The most peculiar part about this lineup, you will find, is pitcher David Phelps hitting eighth. Rich Waltz and Tommy Hutton let us know in the pregame that this is only the fourth game in Marlins history that the pitcher isn’t hitting ninth. The other three times saw Dontrelle Willis hitting eighth–even seventh one time!–in a few of mad man Jack McKeon‘s lineups back in 2005.
With Jhonatan Solano in the lineup as usually seems to be the case on Sundays, you are essentially giving away outs in the nine hole. Batting him ninth is still a head-scratcher though because he’s a slow-running catcher. Typically the prevailing thought in the modern trend of batting pitchers eighth is that you insert a speedy guy in the ninth spot, giving your team the illusion of having two leadoff guys once the lineup turns over. But then Yelich is hitting right in front of the pitcher–basically like hitting him eighth in a normal lineup–and that just doesn’t work.
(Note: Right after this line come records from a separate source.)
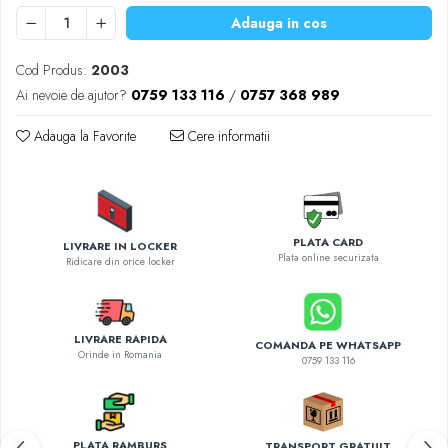
Diverse accesorii auto
Adauga in cos
Carcase protectie NOCO BOOST
Invertoare Auto
Cod Produs:
2003
Incarcator masina electrica
Ai nevoie de ajutor?
0759 133 116
/
0757 368 989
Aparate de spalat cu presiune
Adauga la Favorite
Cere informatii
Compresoare
PLATA CARD
LIVRARE IN LOCKER
Plata online securizata
Ridicare din orice locker
LIVRARE RAPIDA
COMANDA PE WHATSAPP
Orinde in Romania
0759 133 116
PLATA RAMBURS
TRANSPORT GRATUIT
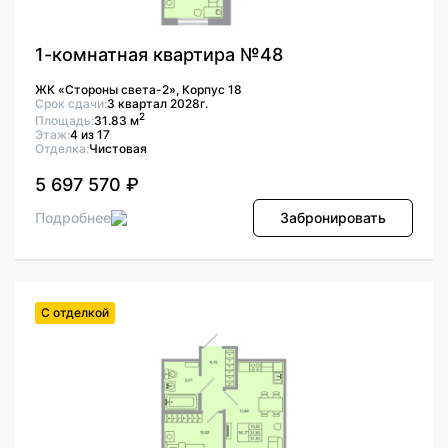
1-комнатная квартира №48
ЖК «Стороны света-2», Корпус 18
Срок сдачи:
3 квартал 2028г.
2
Площадь:
31.83 м
Этаж:
4 из 17
Отделка:
Чистовая
5 697 570 ₽
Подробнее
Забронировать
С отделкой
The Phelps-Solano 8-9 combo is about as dreadful a bottom of the order as you’ll find in baseball. And when Jeff Mathis gets back, it will mean sayonara to the elder Solano hermano.
As I write this, Jennings’ lineup has seen some moderate success in today’s early going. The Marlins have three hits, and a Yelich RBI groundout plated their first run of the afternoon. Colon helped his own cause with a stand-up RBI double in the second, and the Mets lead 3-1 in the bottom of the third.